Tuesday,
September 24, 2019
10:45 a.m.
Joyce and I
are sitting in a Starbucks at Legacy Village up near Cleveland. About an hour
ago, I had my “nuclear shot,” an injection, the preliminary step in a nuclear bone scan.
We’ll wait here until, oh, about noon, when we’ll head back to Seidman (a few
miles away) for the scan, which takes about forty minutes.
I have these
scans periodically. My oncologist is regularly checking carefully to see if my
prostate cancer, which has metastasized into my bones, has been spreading—or
finding a nice little spot to nestle down and reproduce. Its last “nice little
spot” was in one of my vertebrae, a cancer-home that a course of radiation
significantly disrupted last year.
But
metastatic cancer is a patient foe: He/She will wait a bit, find a more
favorable location, and move in. And dare us to do something about it.
Meanwhile, I
sit here with nuclear material coursing through my veins, flooding me with
glitter that the scanning machine will be able to detect. A scan, by the way,
printed out, looks like, well, a picture of a skeleton.
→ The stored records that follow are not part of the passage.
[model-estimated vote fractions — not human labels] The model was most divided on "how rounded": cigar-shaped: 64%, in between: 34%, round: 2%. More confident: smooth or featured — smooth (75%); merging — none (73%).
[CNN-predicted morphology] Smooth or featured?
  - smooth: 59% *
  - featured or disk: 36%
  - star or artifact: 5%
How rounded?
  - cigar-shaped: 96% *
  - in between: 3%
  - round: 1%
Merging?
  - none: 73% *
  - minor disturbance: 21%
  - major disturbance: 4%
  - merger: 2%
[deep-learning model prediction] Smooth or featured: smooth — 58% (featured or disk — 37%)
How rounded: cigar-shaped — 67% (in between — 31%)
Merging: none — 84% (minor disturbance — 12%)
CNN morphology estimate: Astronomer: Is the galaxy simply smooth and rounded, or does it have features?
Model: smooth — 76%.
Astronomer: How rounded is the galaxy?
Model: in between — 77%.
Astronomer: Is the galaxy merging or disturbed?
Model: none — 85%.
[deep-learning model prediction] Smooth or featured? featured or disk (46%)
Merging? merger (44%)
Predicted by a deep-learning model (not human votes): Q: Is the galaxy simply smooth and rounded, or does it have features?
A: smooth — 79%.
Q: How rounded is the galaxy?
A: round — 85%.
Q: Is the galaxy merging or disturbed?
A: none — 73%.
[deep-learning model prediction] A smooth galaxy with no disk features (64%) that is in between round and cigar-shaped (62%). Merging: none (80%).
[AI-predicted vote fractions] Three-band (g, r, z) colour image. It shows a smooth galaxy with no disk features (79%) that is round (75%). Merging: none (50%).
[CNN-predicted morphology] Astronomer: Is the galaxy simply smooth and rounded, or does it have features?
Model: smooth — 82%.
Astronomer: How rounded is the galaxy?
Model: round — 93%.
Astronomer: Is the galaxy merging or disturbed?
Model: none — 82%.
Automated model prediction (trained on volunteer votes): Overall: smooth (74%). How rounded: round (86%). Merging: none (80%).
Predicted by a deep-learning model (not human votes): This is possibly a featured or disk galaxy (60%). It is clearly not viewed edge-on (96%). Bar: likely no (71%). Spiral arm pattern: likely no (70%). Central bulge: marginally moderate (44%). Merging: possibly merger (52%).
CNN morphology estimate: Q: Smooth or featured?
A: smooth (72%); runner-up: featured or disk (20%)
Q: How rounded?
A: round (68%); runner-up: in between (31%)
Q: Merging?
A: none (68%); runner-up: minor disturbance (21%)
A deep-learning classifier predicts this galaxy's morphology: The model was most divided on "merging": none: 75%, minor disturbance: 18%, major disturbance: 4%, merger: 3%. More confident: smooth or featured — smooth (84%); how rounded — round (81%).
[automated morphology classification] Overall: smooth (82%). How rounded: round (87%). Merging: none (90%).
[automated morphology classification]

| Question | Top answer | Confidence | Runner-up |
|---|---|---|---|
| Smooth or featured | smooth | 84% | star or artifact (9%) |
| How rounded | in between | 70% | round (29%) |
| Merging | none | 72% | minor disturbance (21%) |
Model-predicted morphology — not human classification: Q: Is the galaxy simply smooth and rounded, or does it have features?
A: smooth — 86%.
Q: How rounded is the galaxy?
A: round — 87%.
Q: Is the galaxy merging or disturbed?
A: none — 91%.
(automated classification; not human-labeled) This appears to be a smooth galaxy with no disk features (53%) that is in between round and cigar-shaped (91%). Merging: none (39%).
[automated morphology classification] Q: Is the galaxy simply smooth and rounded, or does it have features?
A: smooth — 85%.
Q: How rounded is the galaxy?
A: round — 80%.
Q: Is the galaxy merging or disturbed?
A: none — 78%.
And if any bones of
that skeleton feature any glowing spots, guess that that means?
To pass the
time, we are reading. Joyce is nearly
finished with Brock Clarke’s new novel, Who Are You, Calvin Bledsoe? (which I’ve
already read—and loved), and I am typing this and will soon continue reading
Ian McEwan’s new one, Machines Like Me, a novel about the arrival of robots in
our world. I say “our world,” but the world McEwan writes of is sort of an
alternative world—it’s like ours; it’s unlike ours—e.g., computer pioneer Alan
Turing is still alive, now an older,
celebrated hero in England. (I can’t type Turing’s name without picturing
Benedict Cumberbatch, who played him (so well) in The Imitation Game (2014).)
And then, as
I said, about noon, we will drive back to Seidman, where I will lie on a table
while a machine whirs over me (I will have to change positions a number of
times so it can record different angles on my … skeleton). To help the time
move more quickly I will whisper poems I’ve memorized, hoping, I guess, that
the sounds of Dickinson and Shakespeare and Millay and Shelley and so many
others will appease the cancer gods for just a little longer. (Won’t they want
to hear more?)
I’m pretty
calm right now—how could I not be with Joyce about four feet away from me? This
cancer-journey of mine is about fifteen years old now, and she has sat with me,
held my hand, calmed me, for all of it. So, really, isn’t gratitude sometimes
just a pathetically inadequate word?
Hope nothing lit up Dan--your intellect is bright light enough! Peace to you and Joyce.